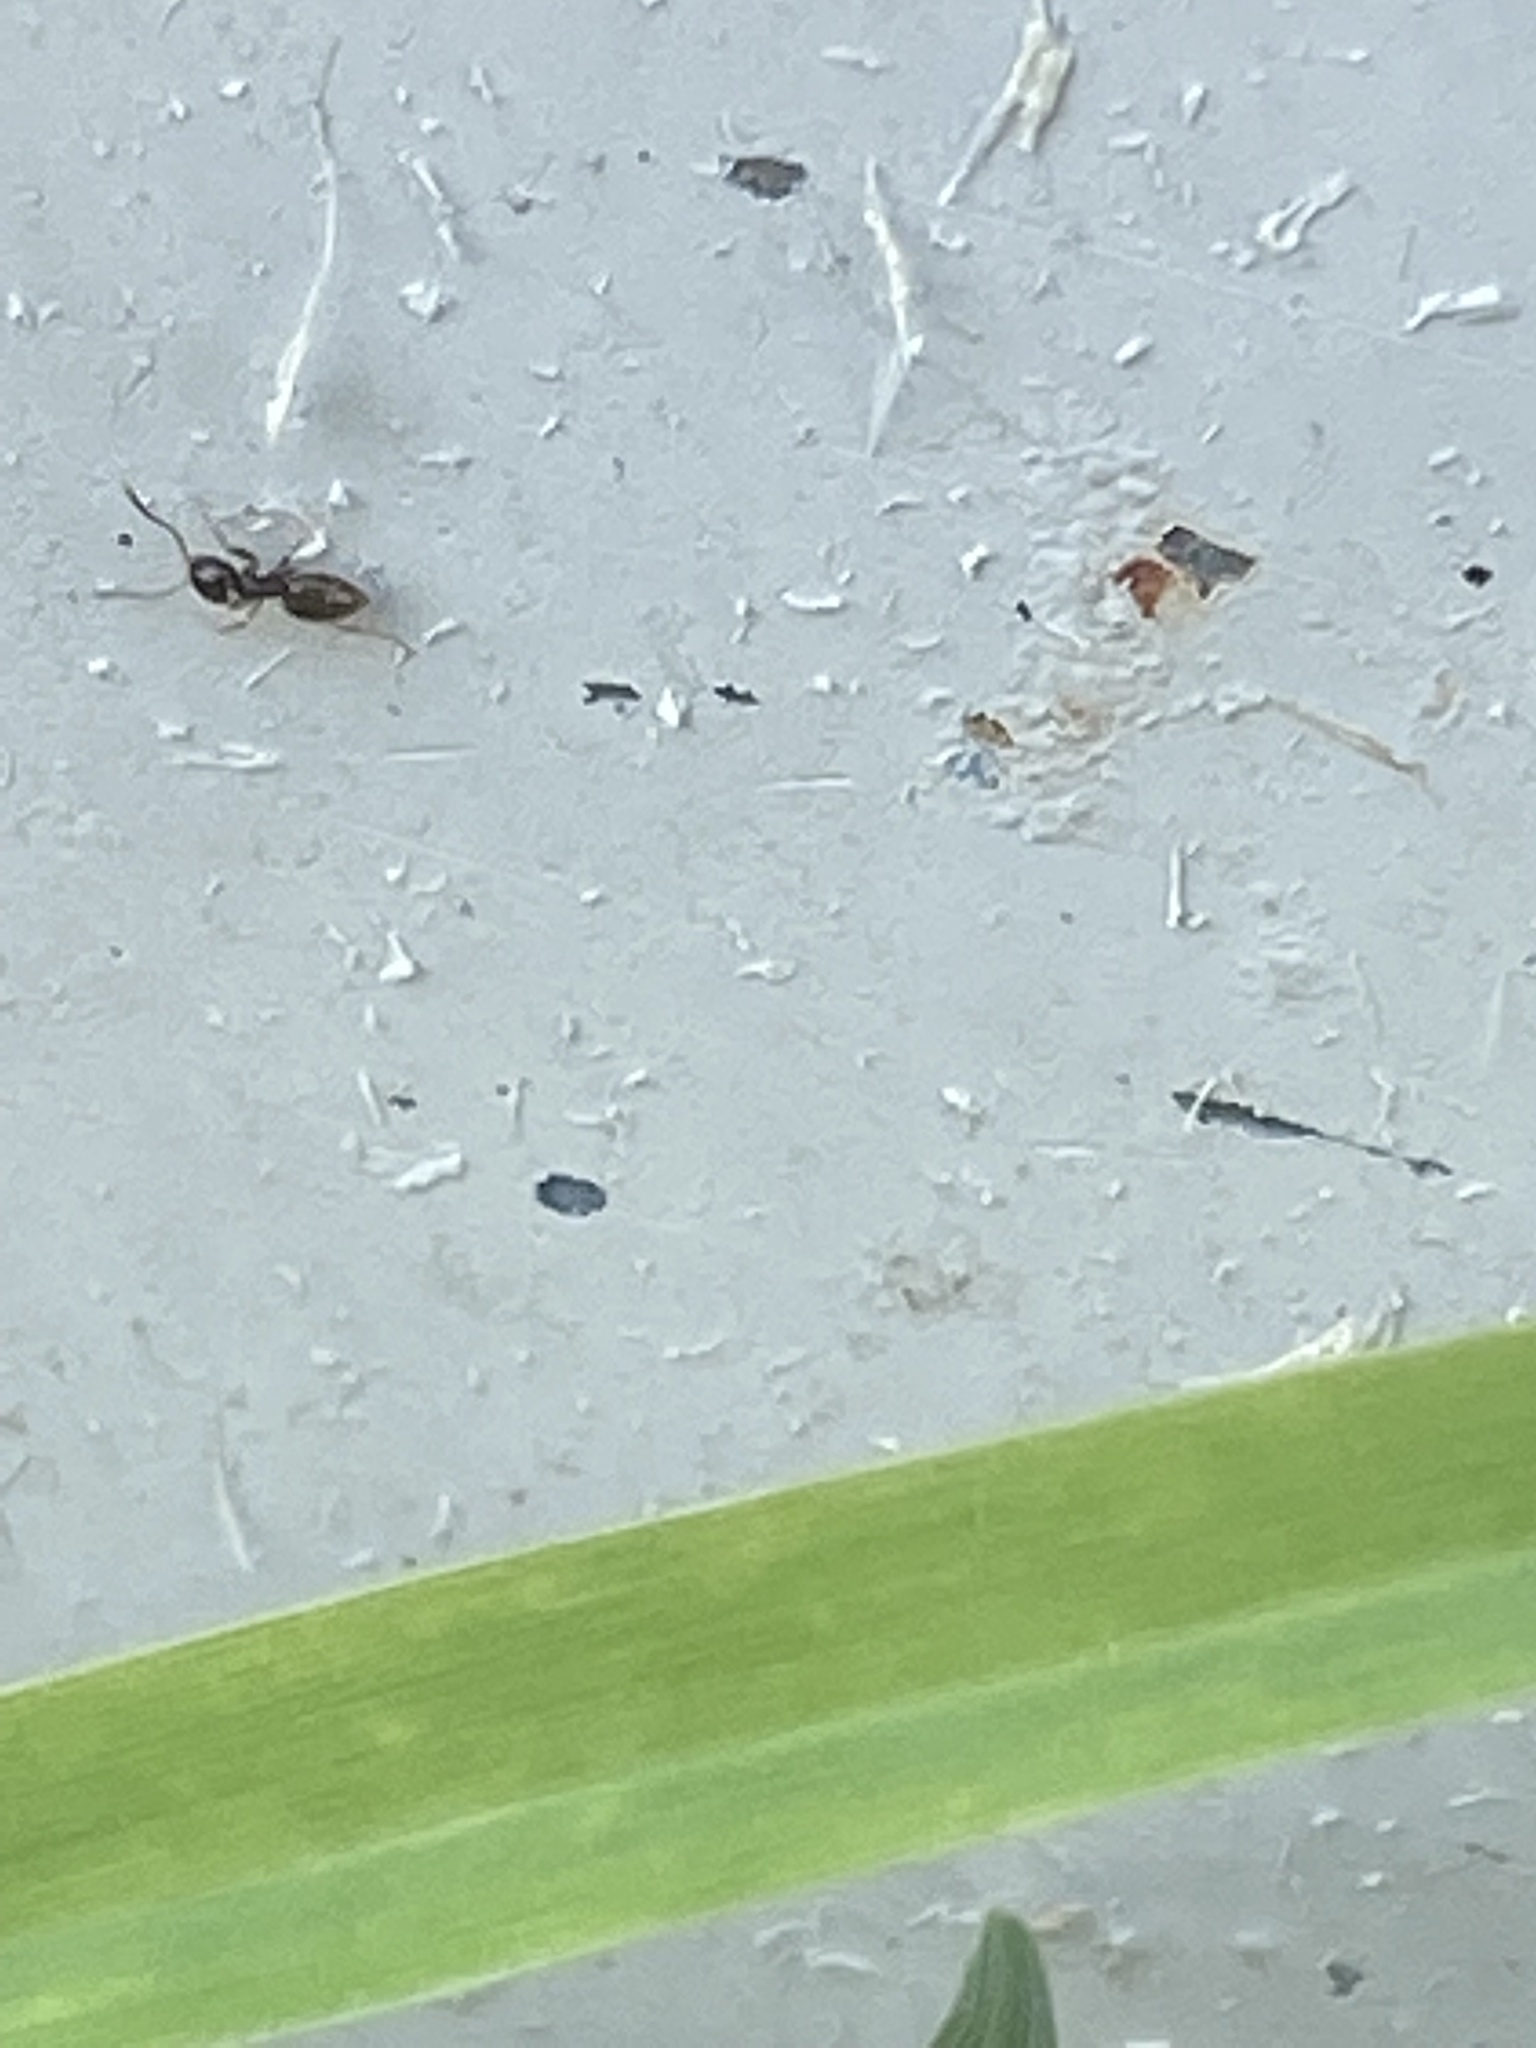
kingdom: Animalia
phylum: Arthropoda
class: Insecta
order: Hymenoptera
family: Formicidae
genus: Brachymyrmex
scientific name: Brachymyrmex patagonicus
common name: Dark rover ant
————
§ **WHAT TO PRODUCE**: Reproduce every line of the material above word for word, omitting the picture.

§ **PROBLEM SOLUTION**:
kingdom: Animalia
phylum: Arthropoda
class: Insecta
order: Hymenoptera
family: Formicidae
genus: Brachymyrmex
scientific name: Brachymyrmex patagonicus
common name: Dark rover ant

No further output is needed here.